# Breeding Guppies for Oscar food?



## Ralphy The Oscar (Mar 17, 2010)

Most people recommend only feeding live feeders that you breed yourself so you know they are healthy, If i breed guppies for my oscar how often could i feed him live feeders?


----------



## Blademan (Sep 20, 2008)

All day everyday.


----------



## LSBoost (Jan 21, 2010)

Blademan said:


> All day everyday.


I don't think that's a good idea. They need variety. I'm not sure how nutritious guppies are. I guess you can feed the guppies good food and then feed the guppies to the Oscar. :fish:


----------



## johncl (Mar 10, 2010)

Agree with LS Oscars need variety and Guppies don't have much nutritional value and feeding feeders may even promote aggression in your O. I don't understand why people do feeders. An O's diet in the wild is 60% insects/crustaceans. They may eat the occasional small fish but usually that because of a territory dispute.


----------



## sampster5000 (Feb 27, 2010)

johncl said:


> Agree with LS Oscars need variety and Guppies don't have much nutritional value and feeding feeders may even promote aggression in your O. I don't understand why people do feeders. An O's diet in the wild is 60% insects/crustaceans. They may eat the occasional small fish but usually that because of a territory dispute.

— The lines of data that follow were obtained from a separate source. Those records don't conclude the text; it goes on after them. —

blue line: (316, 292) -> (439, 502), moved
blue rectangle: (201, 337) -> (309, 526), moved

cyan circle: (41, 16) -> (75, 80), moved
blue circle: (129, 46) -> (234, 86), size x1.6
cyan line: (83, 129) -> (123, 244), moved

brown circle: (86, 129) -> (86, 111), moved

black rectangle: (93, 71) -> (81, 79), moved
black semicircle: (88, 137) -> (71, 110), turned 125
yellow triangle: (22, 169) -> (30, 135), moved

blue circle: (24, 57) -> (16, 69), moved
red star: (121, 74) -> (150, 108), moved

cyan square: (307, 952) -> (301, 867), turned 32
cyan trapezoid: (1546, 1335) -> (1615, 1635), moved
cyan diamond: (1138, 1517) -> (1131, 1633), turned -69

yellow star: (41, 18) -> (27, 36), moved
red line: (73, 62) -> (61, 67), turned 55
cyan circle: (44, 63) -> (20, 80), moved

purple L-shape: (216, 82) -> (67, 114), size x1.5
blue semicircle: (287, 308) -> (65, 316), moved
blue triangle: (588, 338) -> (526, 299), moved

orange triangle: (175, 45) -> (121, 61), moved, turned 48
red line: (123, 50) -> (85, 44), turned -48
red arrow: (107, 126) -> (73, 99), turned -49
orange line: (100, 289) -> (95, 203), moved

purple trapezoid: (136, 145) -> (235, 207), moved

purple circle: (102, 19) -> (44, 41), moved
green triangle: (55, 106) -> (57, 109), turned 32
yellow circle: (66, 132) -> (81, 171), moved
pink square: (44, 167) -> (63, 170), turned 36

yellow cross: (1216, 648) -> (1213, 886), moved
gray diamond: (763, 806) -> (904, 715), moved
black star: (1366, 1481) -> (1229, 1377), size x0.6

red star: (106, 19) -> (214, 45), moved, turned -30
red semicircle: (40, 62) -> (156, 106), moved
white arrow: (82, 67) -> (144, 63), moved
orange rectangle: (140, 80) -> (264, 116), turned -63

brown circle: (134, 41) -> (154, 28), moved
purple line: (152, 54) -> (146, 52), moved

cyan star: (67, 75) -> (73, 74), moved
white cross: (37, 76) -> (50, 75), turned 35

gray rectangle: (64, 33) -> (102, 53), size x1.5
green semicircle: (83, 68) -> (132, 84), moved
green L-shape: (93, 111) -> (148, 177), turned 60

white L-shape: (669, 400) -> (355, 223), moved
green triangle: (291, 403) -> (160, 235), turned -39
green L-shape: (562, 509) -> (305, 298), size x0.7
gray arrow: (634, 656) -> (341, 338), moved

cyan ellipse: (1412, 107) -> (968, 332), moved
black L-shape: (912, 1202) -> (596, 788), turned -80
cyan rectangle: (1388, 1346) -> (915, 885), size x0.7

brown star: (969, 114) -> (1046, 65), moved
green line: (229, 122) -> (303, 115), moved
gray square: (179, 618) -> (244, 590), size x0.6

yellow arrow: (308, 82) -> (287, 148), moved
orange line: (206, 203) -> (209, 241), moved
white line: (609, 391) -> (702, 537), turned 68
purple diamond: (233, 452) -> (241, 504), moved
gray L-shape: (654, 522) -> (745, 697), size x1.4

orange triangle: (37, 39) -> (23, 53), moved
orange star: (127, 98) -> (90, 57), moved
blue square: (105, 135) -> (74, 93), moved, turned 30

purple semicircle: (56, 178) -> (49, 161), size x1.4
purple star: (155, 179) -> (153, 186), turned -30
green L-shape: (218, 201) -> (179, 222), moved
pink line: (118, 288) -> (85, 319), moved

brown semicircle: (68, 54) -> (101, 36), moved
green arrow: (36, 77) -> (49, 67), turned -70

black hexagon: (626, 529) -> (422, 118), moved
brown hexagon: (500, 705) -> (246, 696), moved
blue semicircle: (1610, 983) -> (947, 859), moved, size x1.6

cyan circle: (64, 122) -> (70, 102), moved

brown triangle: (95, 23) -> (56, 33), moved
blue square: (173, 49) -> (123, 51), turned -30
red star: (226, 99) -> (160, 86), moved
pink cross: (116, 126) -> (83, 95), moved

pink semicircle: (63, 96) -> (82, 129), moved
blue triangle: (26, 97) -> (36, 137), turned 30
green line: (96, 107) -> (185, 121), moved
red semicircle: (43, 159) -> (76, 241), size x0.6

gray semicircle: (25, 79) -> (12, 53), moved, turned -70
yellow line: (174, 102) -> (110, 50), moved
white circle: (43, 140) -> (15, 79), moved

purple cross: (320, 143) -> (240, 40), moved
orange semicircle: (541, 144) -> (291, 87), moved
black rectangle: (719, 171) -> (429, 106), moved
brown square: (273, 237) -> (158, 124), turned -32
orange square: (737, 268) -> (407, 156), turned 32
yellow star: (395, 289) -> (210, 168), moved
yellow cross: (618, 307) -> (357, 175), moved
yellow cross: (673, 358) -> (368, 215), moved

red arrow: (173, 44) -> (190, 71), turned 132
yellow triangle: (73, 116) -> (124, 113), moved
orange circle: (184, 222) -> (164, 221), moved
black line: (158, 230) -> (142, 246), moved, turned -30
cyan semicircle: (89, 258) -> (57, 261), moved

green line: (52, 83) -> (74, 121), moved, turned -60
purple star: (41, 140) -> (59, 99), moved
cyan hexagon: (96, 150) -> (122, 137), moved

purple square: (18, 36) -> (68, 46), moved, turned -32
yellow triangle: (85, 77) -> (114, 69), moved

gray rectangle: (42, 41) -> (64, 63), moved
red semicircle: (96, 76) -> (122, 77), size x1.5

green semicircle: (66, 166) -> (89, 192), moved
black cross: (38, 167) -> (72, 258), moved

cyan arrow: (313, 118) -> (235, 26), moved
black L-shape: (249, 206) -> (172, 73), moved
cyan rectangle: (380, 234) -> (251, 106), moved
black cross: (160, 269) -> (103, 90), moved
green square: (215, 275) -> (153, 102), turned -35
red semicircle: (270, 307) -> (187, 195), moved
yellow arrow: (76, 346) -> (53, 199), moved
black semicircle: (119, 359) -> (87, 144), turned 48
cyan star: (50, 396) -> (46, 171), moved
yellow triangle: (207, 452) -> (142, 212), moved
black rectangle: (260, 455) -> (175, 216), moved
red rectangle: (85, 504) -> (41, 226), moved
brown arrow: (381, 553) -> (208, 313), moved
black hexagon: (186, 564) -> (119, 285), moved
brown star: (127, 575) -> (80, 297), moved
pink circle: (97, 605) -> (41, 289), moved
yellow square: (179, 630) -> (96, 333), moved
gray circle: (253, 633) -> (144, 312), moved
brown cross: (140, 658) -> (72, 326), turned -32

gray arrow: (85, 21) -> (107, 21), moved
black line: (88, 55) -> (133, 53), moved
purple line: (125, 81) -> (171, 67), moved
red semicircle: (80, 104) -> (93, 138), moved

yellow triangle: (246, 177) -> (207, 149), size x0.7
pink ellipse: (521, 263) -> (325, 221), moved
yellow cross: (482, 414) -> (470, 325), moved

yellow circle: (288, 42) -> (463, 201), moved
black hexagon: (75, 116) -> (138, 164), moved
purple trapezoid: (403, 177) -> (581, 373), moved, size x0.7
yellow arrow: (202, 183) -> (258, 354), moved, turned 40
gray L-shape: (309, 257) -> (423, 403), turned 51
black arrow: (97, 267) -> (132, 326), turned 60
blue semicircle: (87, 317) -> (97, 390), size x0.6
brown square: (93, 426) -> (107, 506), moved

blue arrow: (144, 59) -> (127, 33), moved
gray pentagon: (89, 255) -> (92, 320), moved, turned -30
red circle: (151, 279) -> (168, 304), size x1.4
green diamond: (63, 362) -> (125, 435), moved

I also wonder why people feed their fish smaller fish. There are many negatives that come with feeding other fish and would make much more sense to feed pellets or even shrimp. I have never and will never feed small fish to my big fish. I like any and all species and find it very cruel to end a guppies life like that.


----------



## srook23 (Feb 21, 2009)

I feed my O crickets sometimes. Lot more nutrition than feeding fish.


----------



## Morpheus (Nov 12, 2008)

I try to vary my oscars diet, but have not ever fed him feeders. Basically, I feed him once a day. Saturdays are cricket day. Wednesday is bloodworm day. The rest of the time he eats a good quality pellet. And once or twice a week I will throw some lettuce in there. But beware. The lettuce looks pretty much the same going in as it does coming out.


----------



## Blademan (Sep 20, 2008)

To each his own. Fact is, in the wild, oscars will eat any small fish it can catch. It is instinctive. If you can get healthy feeders, and want to feed them, then do. When I said you can feed guppies all day everyday, I was just joking. If you have adult oscars, you would be hard pressed to breed enough guppies, let alone raise them to a size that would tempt an oscar, to satisfy them. Hence, all day, everyday. :lol: 
A good pellet is a varied diet. Just read the ing. list. 
Age basically determines what is nessesary, the other stuff is for our own personal satisfaction.
They will eat most anything and everything. Too much of anything in too short of a period craps up the water, and could hurt them. That includeds guppies


----------



## LSBoost (Jan 21, 2010)

Simple answer No.
Harder answer -->http://www.monsterfishkeepers.com/forums/showthread.php?t=12521


----------



## firetiger (Mar 3, 2010)

LSBoost said:


> Simple answer No.
> Harder answer -->http://www.monsterfishkeepers.com/forums/showthread.php?t=12521


nice.... outsource the harder answer! :lol:


----------



## LSBoost (Jan 21, 2010)

:lol:


----------